Your task:
Please copy out the lines of the records below word for word, from the line containing "Mapped from above, with" through the end of the records, including both ends.

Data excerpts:
——————
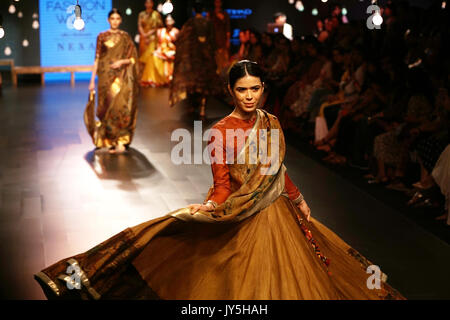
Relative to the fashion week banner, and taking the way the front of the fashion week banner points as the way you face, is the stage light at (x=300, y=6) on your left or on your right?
on your left

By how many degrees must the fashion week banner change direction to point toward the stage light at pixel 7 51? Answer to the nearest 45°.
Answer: approximately 90° to its right

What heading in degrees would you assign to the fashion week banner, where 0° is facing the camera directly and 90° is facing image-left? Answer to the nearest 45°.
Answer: approximately 0°

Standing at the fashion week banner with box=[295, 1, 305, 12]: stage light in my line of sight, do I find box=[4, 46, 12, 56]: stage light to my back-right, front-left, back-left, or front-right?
back-right
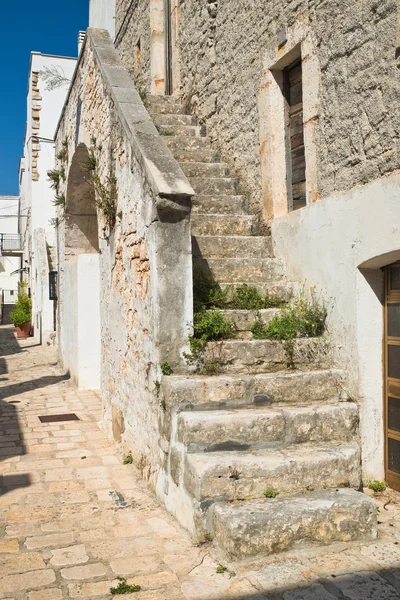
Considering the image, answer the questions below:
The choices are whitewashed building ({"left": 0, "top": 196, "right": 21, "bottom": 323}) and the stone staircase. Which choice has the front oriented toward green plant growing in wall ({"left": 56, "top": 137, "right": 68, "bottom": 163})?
the whitewashed building

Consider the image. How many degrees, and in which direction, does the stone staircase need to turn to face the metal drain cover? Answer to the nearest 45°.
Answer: approximately 135° to its right

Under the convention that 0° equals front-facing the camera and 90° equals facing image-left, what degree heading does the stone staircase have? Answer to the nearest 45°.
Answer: approximately 0°

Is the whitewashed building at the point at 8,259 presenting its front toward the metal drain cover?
yes

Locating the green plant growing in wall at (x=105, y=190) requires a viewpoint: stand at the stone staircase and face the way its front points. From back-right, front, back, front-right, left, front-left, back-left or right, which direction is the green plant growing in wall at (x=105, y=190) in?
back-right

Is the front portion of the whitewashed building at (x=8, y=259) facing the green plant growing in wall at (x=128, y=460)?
yes

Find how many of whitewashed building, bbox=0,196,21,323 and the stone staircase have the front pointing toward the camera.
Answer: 2

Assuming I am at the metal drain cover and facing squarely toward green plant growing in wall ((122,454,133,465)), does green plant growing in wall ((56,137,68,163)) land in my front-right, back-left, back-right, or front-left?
back-left

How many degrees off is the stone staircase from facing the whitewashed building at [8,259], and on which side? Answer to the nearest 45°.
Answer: approximately 135° to its right

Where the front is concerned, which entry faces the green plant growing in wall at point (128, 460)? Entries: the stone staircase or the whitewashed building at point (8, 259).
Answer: the whitewashed building

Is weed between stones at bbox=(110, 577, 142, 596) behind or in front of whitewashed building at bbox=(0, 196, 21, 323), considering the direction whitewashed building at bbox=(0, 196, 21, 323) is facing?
in front
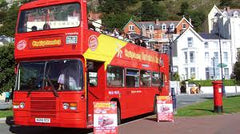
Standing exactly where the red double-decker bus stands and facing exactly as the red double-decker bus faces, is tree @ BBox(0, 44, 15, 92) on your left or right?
on your right

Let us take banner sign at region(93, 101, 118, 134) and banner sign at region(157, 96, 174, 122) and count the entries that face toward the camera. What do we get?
2

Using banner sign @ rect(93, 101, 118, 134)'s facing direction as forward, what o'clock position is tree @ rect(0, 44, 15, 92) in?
The tree is roughly at 5 o'clock from the banner sign.

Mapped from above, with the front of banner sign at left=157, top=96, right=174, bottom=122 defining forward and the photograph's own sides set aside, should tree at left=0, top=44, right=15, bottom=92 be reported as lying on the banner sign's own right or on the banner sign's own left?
on the banner sign's own right

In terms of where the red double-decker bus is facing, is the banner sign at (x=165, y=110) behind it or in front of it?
behind

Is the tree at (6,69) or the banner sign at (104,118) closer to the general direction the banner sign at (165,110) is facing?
the banner sign

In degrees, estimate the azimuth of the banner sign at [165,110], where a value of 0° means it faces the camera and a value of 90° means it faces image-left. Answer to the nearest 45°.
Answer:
——————
Exercise answer:
Mapped from above, with the front of banner sign at left=157, top=96, right=174, bottom=122 defining forward and the photograph's own sides set aside, should tree at left=0, top=44, right=15, bottom=92 be reported as lying on the banner sign's own right or on the banner sign's own left?
on the banner sign's own right

In terms of where the red double-decker bus is facing, is the banner sign at (x=165, y=110) behind it or in front of it?
behind

Is the tree at (6,69) or the banner sign at (104,118) closer to the general direction the banner sign at (165,110) is facing?
the banner sign

In degrees, estimate the azimuth of the banner sign at [165,110], where a value of 0° means it faces the camera and a value of 90° means it faces image-left. Answer to the nearest 45°.
Answer:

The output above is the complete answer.